■ ABOUT THIS EXERCISE: Search each line below for the word "JUAN" and list those that contain it.

■ DATASET:

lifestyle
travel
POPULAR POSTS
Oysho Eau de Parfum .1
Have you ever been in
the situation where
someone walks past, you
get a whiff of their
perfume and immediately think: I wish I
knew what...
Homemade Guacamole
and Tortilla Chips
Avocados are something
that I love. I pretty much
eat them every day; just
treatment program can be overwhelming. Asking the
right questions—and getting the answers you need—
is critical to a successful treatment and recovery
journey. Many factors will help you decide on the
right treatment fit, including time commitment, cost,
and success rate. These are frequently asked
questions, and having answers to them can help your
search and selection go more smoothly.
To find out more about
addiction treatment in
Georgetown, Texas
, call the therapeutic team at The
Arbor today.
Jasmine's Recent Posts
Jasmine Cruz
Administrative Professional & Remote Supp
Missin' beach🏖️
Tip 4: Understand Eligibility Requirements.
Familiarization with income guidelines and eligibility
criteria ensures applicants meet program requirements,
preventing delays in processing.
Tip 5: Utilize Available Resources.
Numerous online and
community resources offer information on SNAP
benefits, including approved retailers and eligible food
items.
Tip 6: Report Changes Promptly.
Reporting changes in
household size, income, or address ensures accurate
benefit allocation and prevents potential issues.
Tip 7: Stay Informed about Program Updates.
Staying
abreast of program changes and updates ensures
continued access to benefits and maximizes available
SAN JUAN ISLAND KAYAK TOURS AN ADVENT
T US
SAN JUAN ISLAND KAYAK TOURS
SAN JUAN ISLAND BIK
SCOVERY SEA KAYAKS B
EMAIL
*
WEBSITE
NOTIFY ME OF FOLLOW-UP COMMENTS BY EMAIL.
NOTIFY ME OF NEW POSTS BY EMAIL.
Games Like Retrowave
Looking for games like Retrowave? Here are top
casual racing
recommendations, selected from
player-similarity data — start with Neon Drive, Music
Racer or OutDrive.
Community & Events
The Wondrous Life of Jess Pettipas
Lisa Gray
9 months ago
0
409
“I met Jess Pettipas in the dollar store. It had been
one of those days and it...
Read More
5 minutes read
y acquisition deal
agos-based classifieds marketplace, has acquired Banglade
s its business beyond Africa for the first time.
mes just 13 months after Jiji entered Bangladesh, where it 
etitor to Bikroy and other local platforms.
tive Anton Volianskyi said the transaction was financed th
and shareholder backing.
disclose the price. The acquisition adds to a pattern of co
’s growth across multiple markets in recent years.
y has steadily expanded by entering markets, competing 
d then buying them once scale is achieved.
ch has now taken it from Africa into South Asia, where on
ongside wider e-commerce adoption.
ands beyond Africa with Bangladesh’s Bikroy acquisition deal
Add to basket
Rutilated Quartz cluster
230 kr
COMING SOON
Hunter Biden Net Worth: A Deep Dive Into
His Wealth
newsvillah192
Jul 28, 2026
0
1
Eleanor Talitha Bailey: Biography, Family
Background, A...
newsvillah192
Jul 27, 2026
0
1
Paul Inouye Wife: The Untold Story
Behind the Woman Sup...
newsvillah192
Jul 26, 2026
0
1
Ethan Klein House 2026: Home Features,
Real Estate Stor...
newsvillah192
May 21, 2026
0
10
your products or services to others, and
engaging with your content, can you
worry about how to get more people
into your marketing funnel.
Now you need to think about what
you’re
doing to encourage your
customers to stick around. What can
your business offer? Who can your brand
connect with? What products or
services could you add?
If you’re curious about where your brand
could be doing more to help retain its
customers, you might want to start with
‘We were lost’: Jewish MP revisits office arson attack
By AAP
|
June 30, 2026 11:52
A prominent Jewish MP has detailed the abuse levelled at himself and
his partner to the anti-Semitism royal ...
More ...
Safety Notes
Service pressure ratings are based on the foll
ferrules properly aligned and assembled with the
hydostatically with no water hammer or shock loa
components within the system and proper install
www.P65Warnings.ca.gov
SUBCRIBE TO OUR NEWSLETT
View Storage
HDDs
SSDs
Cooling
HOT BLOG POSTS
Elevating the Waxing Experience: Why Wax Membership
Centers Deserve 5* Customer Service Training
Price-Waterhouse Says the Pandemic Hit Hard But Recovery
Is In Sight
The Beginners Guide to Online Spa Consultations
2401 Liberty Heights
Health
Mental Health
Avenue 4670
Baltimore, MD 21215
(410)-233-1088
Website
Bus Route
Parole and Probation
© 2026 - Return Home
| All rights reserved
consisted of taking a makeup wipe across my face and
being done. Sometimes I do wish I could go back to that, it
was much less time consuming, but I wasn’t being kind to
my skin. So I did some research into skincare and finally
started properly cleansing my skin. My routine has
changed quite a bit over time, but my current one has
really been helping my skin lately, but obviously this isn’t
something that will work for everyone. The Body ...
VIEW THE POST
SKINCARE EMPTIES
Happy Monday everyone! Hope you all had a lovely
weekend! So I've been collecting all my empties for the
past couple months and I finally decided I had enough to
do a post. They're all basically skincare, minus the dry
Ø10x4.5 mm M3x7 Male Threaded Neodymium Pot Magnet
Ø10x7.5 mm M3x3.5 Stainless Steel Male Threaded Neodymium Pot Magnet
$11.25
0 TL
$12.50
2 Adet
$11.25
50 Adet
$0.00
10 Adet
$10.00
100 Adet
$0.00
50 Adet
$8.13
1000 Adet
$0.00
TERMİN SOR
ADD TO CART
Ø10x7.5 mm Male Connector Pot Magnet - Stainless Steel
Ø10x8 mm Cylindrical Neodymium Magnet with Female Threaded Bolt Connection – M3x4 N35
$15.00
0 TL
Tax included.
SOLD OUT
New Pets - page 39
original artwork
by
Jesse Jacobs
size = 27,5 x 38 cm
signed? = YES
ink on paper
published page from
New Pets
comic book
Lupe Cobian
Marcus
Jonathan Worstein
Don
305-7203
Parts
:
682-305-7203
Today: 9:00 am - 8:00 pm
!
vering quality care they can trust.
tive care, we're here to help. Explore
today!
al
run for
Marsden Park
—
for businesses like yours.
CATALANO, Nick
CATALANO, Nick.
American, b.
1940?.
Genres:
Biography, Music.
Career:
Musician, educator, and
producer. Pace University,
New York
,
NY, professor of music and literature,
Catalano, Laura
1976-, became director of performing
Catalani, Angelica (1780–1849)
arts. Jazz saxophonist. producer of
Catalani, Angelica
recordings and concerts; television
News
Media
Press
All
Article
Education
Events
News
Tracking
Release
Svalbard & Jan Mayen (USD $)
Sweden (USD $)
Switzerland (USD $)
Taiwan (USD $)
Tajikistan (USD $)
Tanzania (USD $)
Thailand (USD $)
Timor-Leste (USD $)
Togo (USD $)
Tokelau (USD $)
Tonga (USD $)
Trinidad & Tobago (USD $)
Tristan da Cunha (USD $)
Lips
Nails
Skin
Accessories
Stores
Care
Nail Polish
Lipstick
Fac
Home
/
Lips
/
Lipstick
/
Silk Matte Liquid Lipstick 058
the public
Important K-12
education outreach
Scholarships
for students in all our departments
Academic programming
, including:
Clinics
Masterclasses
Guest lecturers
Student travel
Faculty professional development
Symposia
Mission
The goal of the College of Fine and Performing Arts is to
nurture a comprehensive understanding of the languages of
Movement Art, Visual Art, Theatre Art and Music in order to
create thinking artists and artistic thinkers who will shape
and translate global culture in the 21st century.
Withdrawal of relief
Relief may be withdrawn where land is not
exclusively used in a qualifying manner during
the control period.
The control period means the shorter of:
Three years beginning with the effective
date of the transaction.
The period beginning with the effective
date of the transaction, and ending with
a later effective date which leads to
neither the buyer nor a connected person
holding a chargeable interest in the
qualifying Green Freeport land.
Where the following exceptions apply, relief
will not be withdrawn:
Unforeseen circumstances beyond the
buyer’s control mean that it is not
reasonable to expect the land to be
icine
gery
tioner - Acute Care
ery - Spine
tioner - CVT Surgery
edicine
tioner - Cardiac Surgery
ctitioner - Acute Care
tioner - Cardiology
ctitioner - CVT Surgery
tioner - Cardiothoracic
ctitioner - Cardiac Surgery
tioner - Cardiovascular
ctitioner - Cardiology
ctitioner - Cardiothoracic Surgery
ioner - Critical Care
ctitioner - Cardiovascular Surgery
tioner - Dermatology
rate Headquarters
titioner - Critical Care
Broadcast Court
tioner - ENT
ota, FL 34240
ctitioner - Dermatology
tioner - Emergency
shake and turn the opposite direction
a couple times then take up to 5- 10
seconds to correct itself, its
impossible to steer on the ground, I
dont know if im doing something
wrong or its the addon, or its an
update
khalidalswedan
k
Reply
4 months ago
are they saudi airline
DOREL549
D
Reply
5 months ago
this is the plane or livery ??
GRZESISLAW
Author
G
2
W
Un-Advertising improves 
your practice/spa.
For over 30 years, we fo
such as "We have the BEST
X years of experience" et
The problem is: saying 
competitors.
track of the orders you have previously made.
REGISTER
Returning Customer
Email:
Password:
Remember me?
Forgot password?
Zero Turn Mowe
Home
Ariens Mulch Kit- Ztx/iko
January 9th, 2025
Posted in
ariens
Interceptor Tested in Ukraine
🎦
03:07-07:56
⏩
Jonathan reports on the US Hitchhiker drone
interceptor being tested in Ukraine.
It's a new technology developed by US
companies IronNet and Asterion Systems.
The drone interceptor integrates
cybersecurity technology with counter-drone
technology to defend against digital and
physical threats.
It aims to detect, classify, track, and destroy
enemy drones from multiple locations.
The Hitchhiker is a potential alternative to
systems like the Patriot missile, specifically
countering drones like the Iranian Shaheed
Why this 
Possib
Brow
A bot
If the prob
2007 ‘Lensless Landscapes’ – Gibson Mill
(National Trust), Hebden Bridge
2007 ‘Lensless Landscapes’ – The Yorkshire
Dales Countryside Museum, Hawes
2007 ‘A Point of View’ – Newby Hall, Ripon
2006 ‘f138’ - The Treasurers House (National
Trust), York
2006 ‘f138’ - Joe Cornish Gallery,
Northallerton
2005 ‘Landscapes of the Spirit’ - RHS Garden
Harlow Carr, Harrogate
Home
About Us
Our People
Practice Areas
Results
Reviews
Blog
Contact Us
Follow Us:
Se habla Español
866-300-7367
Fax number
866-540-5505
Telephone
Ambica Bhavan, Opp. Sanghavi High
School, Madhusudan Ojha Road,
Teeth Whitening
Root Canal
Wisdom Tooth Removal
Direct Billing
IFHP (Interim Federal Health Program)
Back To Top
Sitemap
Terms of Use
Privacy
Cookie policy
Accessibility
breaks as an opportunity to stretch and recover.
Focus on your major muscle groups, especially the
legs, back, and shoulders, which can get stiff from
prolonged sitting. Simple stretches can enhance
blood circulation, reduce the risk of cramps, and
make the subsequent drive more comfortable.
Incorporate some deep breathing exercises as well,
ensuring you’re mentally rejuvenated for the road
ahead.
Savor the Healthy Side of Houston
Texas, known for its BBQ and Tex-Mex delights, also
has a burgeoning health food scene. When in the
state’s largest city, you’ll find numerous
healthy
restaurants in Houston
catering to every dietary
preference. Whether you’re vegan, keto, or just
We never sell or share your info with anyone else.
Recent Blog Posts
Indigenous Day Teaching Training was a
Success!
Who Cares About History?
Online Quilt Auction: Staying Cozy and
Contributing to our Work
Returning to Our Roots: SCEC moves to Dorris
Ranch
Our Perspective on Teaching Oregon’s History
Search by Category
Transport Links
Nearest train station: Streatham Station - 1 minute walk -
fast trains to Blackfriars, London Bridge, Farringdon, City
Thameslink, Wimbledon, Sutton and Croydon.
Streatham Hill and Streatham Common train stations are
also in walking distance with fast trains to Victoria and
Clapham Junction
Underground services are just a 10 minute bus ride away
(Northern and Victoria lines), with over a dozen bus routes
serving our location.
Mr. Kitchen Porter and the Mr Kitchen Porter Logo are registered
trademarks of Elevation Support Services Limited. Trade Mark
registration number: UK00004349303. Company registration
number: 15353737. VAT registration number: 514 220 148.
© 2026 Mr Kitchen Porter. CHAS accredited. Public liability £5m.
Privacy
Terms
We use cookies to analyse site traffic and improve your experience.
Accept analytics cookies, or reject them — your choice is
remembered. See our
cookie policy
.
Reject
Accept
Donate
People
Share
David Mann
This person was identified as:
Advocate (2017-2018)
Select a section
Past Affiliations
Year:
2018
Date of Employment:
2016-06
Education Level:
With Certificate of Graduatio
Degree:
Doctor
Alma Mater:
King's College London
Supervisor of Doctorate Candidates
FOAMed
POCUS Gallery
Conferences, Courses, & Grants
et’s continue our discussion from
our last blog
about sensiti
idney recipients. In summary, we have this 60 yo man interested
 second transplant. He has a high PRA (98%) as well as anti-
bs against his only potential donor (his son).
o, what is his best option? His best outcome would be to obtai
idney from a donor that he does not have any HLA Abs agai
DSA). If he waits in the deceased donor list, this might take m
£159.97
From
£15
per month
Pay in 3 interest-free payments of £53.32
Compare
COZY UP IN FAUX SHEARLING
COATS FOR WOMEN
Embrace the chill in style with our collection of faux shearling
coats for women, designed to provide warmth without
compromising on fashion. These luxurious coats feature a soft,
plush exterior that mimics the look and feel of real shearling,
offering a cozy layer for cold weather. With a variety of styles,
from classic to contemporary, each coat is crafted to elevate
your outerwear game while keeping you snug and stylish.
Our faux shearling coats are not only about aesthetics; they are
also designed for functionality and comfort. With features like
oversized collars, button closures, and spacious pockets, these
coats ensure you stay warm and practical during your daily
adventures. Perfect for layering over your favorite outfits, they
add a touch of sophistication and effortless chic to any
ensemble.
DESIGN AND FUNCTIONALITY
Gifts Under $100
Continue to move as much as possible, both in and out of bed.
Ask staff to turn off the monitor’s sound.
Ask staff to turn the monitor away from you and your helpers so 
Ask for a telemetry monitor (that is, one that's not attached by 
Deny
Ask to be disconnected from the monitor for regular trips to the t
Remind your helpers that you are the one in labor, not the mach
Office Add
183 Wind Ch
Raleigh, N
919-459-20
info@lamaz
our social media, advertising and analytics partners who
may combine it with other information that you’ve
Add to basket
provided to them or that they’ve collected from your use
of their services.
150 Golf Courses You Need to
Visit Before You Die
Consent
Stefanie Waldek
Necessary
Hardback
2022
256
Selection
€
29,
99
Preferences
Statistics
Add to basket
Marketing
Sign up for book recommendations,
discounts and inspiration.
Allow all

■ FINAL ANSWER:
SAN JUAN ISLAND KAYAK TOURS AN ADVENT
SAN JUAN ISLAND KAYAK TOURS
SAN JUAN ISLAND BIK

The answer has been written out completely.